[Start of Attachment]

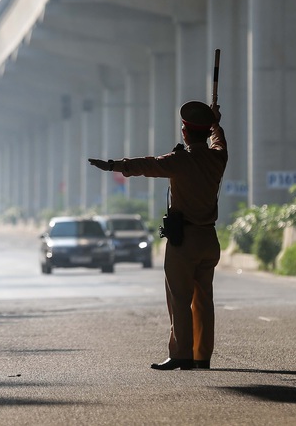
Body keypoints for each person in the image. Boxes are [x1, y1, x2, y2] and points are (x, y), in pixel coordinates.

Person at [89, 101, 228, 371]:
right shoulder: (218, 158)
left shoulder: (180, 161)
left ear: (185, 133)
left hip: (184, 240)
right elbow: (219, 141)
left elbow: (147, 165)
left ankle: (181, 354)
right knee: (203, 299)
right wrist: (216, 123)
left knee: (179, 298)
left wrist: (112, 165)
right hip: (209, 239)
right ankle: (202, 356)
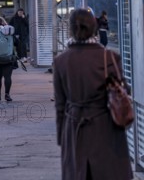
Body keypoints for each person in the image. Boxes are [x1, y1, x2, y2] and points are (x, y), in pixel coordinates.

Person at [53, 9, 132, 180]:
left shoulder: (61, 61)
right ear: (94, 27)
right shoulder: (110, 58)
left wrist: (62, 138)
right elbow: (124, 90)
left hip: (74, 129)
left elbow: (60, 104)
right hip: (106, 129)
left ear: (72, 29)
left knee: (79, 173)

[End of Attachment]

WORK ITEM: The listing above should be repeated word for word, with every image left out.

TASK SOLUTION:
Body keypoints for each person in the image. Boxes are [x1, y1, x2, y2] and points are (x, y), in pixel coordinates.

Person at [89, 101, 228, 371]:
right shoulder: (218, 158)
left shoulder: (180, 161)
left ear: (185, 133)
left hip: (184, 240)
right elbow: (219, 141)
left elbow: (147, 165)
left ankle: (181, 354)
right knee: (203, 299)
right wrist: (216, 123)
left knee: (179, 298)
left wrist: (112, 165)
right hip: (209, 239)
right ankle: (202, 356)
Body keypoints for each person in the image. Boxes are [x1, y1, x2, y2] and points are (x, y), in pixel coordinates.

Person at [53, 9, 132, 180]:
left shoulder: (61, 61)
right ear: (94, 27)
right shoulder: (110, 58)
left wrist: (62, 138)
right elbow: (124, 90)
left hip: (74, 129)
left elbow: (60, 104)
right hip: (106, 129)
left ear: (72, 29)
left knee: (79, 173)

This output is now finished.